De grandes manoeuvres semblent avoir commencé autour de cette Iranienne condamnée à la lapidation pour adultère, et dont le sort fait l’objet d’une forte mobilisation notamment en Occident depuis cet été. La peine de mort de Sakineh Mohammadi-Ashtiani pourrait en effet être annulée, du moins si on en croit un haut responsable de la Justice iranienne, le chef de la Justice de la province d’Azerbaïdjan oriental, Malek Ajdar Sharifi, qui a déclaré ce di manche que «tout était possible».

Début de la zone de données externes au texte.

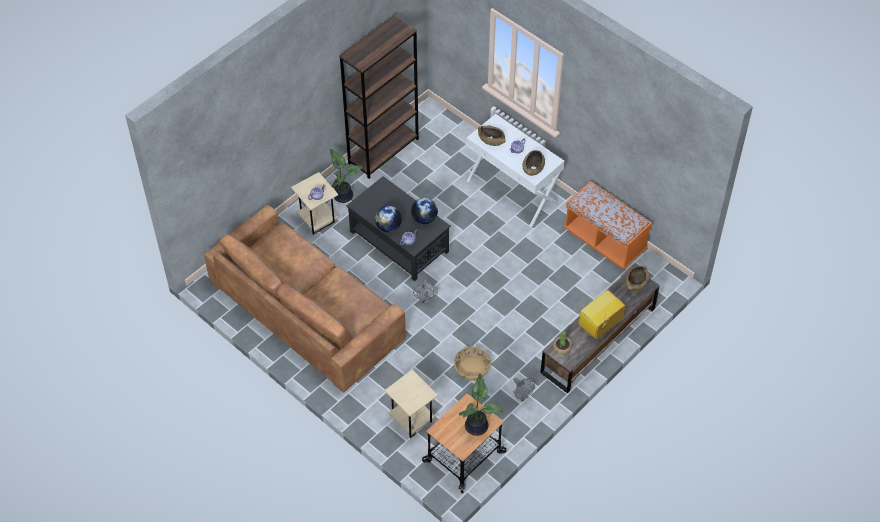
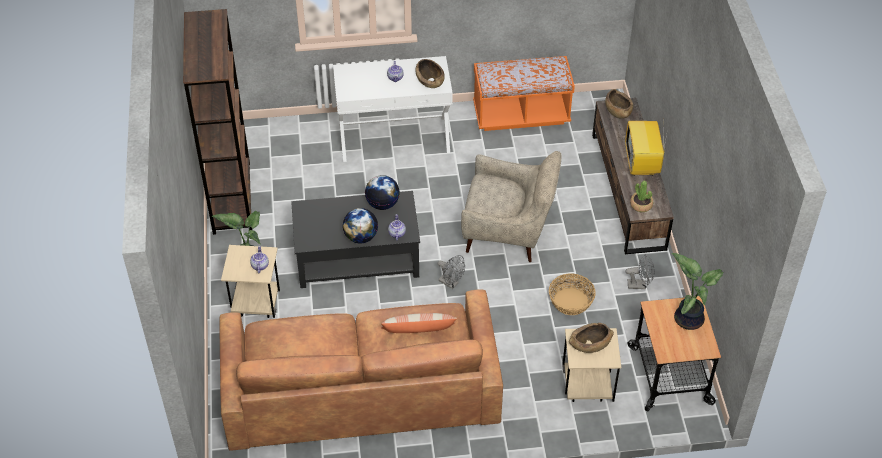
camera: 50 degrees left, 5 degrees down
(348, 303) = (418, 332): none -> pillow
(491, 140) = (361, 87): brown bowl -> brown bowl (590, 344)
(495, 302) = (509, 233): none -> beige armchair

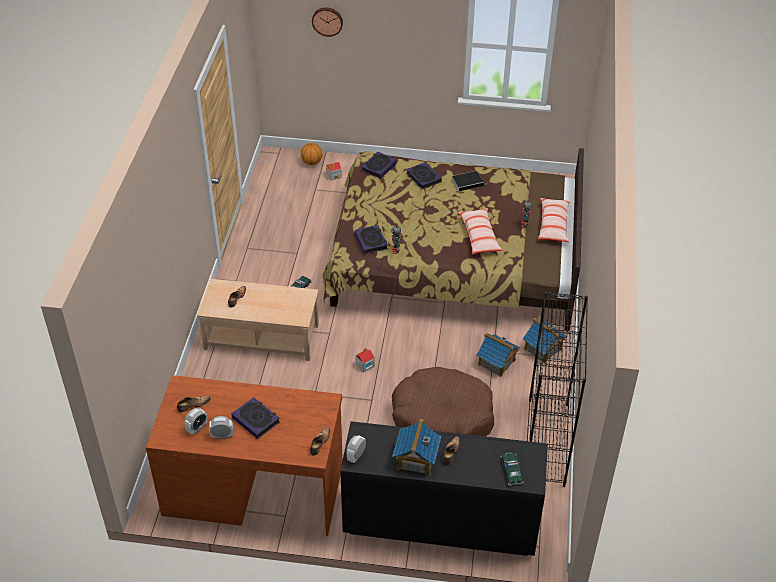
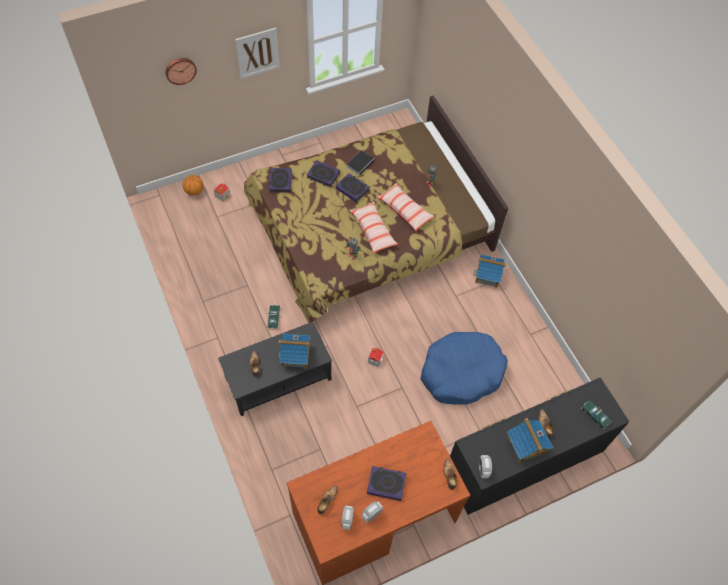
camera: 35 degrees left, 15 degrees up
(261, 337) = (278, 379): beige coffee table -> black coffee table
(371, 241) = (328, 257): book -> book (352, 189)
(409, 33) = (257, 53): none -> picture
(442, 416) = (461, 372): brown dog bed -> blue dog bed
(496, 362) = (465, 305): toy house -> toy house (295, 356)
(546, 442) = (544, 353): black bookcase -> none
(553, 225) = (448, 172): pillow -> pillow (373, 231)

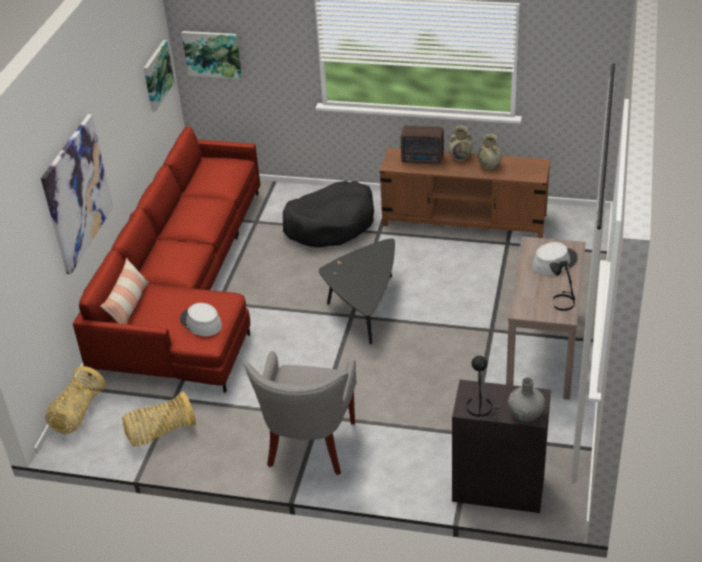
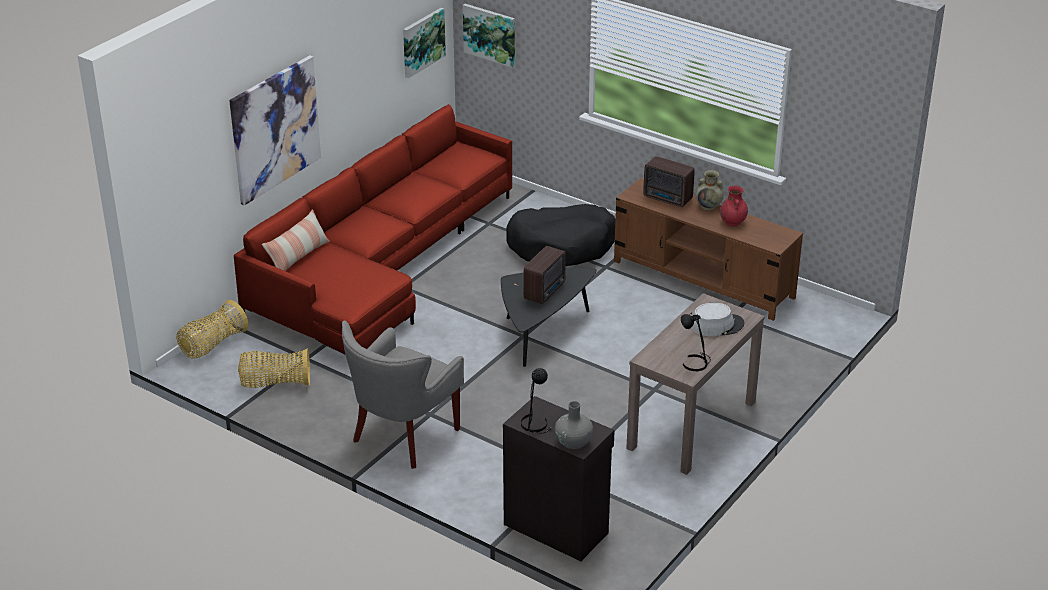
camera: 20 degrees right, 5 degrees down
(201, 322) = (353, 289): grey hat -> none
(365, 271) = (545, 291): none -> radio
(489, 166) = (732, 222): beige vase -> red vase

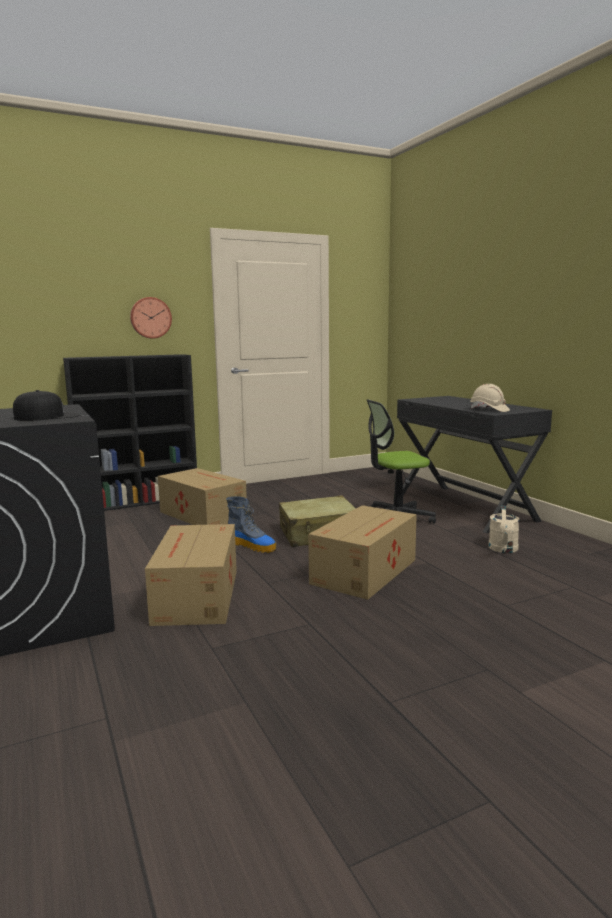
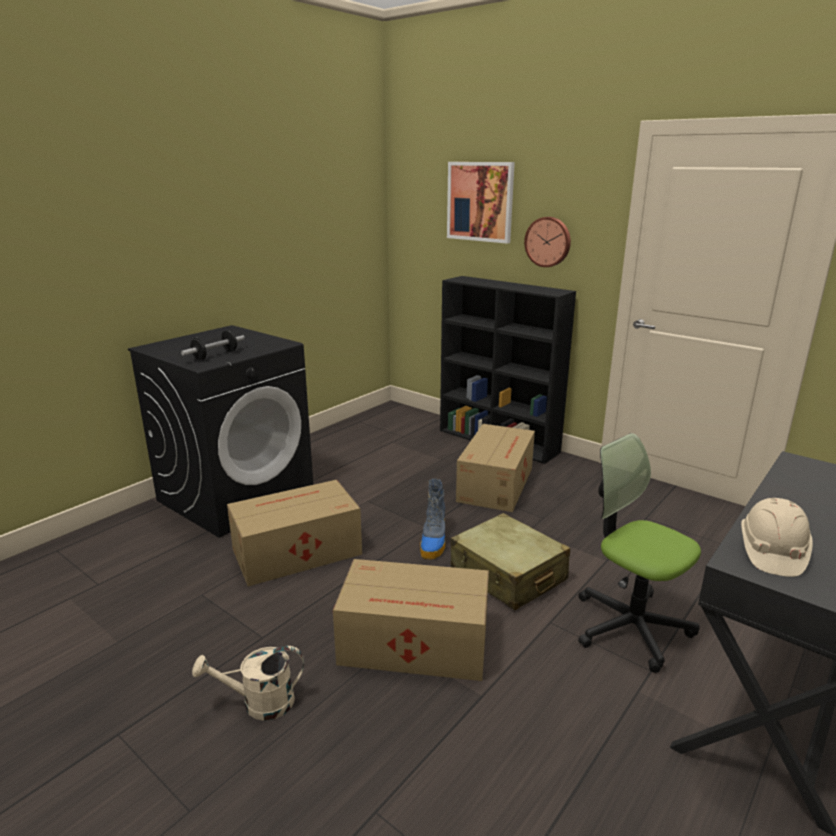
camera: 65 degrees right, 10 degrees up
(47, 417) = (215, 355): black cap -> dumbbell
(74, 286) = (480, 201): none -> picture
(503, 549) = (605, 784): beige watering can -> beige watering can (259, 703)

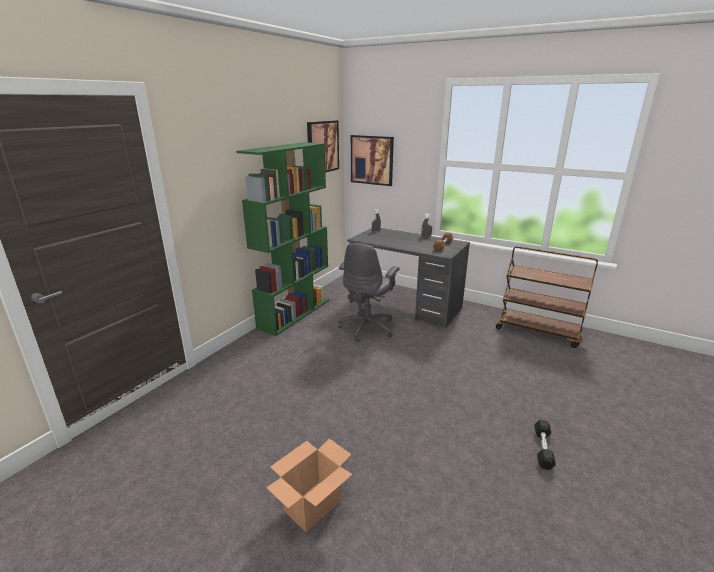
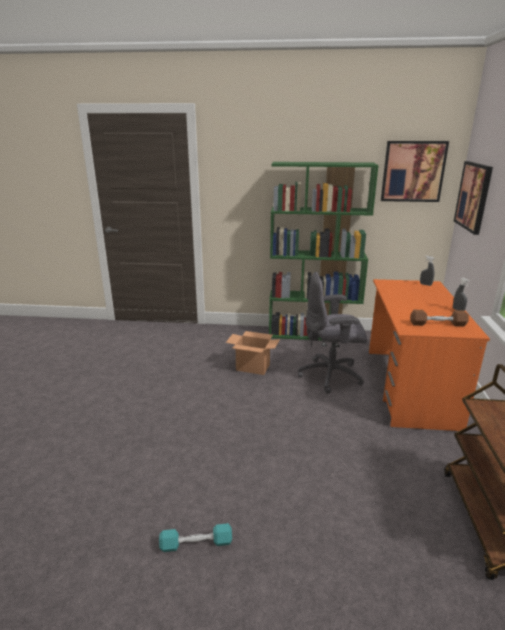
camera: 65 degrees right, 0 degrees up
(312, 506) = (82, 412): cardboard box -> cardboard box (252, 367)
(405, 305) = (409, 387): grey desk -> orange desk
(543, 449) = (196, 544): black dumbbell -> turquoise dumbbell

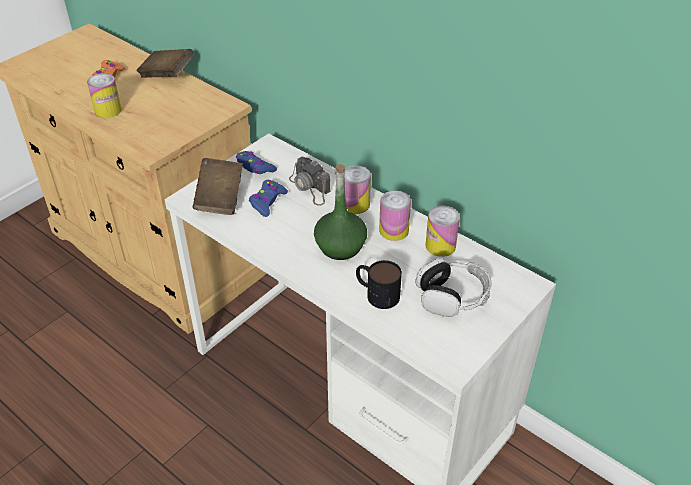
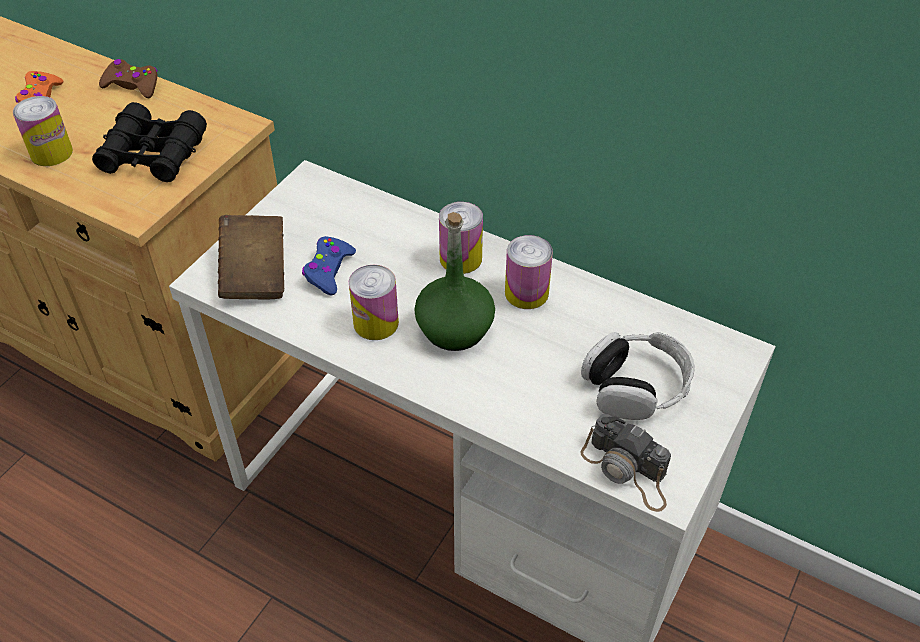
camera: 10 degrees left, 5 degrees up
(167, 75) = (132, 85): brown book -> brown game controller
(170, 117) = (153, 154): none -> black binoculars
(255, 167) = (297, 217): blue game controller -> none
(310, 187) = (388, 240): camera -> camera (627, 471)
(376, 293) = (525, 397): mug -> none
(440, 246) = (599, 308): can -> can (376, 323)

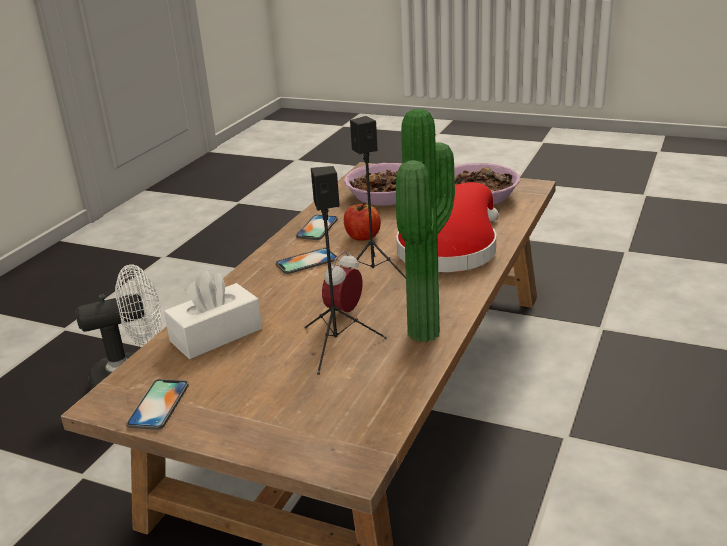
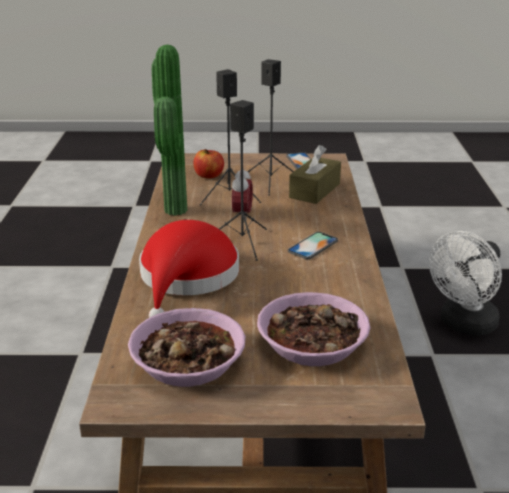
camera: 155 degrees right, 0 degrees up
(216, 335) = (314, 191): white tissue box -> brown tissue box
(253, 365) = (271, 181): none -> black speaker
(317, 228) = (344, 282): phone -> none
(362, 237) = (286, 278): apple -> apple (209, 176)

Selon ce responsable, certains «doutes» demeurent encore quant aux «preuves» dans l’affaire de Sakineh, ce qui a retardé la prise d’une décision finale. «Comme l’accusée nie ou donne des justifications et qu’il y a des ambiguïtés quant aux preuves, la procédure est prolongée», a-t-il répondu interrogé sur les raisons pour lesquelles le verdict final n’a pas encore été rendu.

Cette remarque intervient au lendemain d’une intervention du fils de Mme Mohammadi-Ashtiani, Sajjad Ghaderzadeh, qui a demandé samedi devant la presse que la peine de mort soit commuée, lors d’une rencontre dont il faut souligner qu’elle a été organisée par les services de justice locale de M. Sharifi.

Ceux-ci ont fait apparaître Sajjad Ghaderzadeh puis sa mère devant un groupe de journalistes travaillant pour la presse internationale dans une résidence appartenant à la justice locale à Tabriz où la condamnée est emprisonnée.

Le fils est venu, à la surprise de nombre de ses soutiens hors d’Iran, demander la fin de la campagne d’opinion que lui-même a lancée il y a quelques mois. Il s’en est aussi pris à l’avocat de Sakineh, «Mohammad Mostafaie, qui m’a pris 20 millions de rials et s’est échappé à l’étranger sans jamais me rencontrer ni voir ma mère», a-t-il ajouté. L’avocat est en fait réfugié en Norvège depuis le début du mois d’août, pour échapper à un mandat d’arrêt émis par les autorités iraniennes.

Sakineh, maintenant âgée de 43 ans, a parlé elle moins de 10 minutes devant les journalistes, qui n’ont pas pu poser de questions. Dans son intervention, Mme Mohammadi-Ashtiani a affirmé qu’elle entendait porter plainte contre plusieurs personnes dont deux journalistes allemands venus interviewer son fils et emprisonnés depuis en Iran. «Laissez tomber mon affaire» a-t-elle demandé à la presse.

Outre les deux Allemands, elle a indiqué vouloir poursuivre Me Mohammad Mostafaie son ancien avocat, Mina Ahadi, qui dirige le Comité international anti-lapidation dont le siège est à Cologne, et son complice dans le meurtre de son époux, Issa Taheri. Des accusations dont nombre d’observateurs soulignent qu’elles surviennent alors que le fils et la mère ont été extraits de leur prison pour les prononcer.

«Mise en scène cynique»

Ainsi le philosophe français Bernard-Henri Lévy dénonce ce dimanche la «manipulation» de Sakineh Mohammadi-Ashtiani: «Il est évidemment plus facile de manipuler une Sakineh qu’un Jafar Panahi», cinéaste iranien récemment condamné, ou que certaines autres «victimes de l’arbitraire du pouvoir iranien», affirme-t-il dans un texte publié dimanche sur le site de sa revue, La règle du Jeu.

Le philosophe dénonce cette «dernière mascarade» du pouvoir iranien, estimant que les déclarations de Sakineh à la presse à Tabriz, ville du nord-ouest de l’Iran où cette mère de famille de 43 ans est emprisonnée, relèvent d’une «mise en scène» cynique.

Comité de soutien en Allemagne

Enfin il faut noter qu’en marge de cette affaire, cent personnalités allemandes, dont plusieurs ministres, des dirigeants d’entreprise et des sportifs de haut niveau, ont appelé dimanche à la libération des deux journalistes allemands détenus en Iran depuis qu’ils étaient venus enquêter sur l’affaire Sakineh. L’appel a été publié par l’hebdomadaire Bild am Sonntag pour qui travaillent les deux journalistes.

Mme Mohammadi-Ashtiani a été condamnée à mort en 2006 pour implication dans le meurtre de son mari, avec l’aide de son amant Issa Taheri, et à la lapidation pour adultères. La première peine a été ramenée à 10 ans de prison en appel en 2007, mais la seconde a été confirmée la même année par une autre cour d’appel.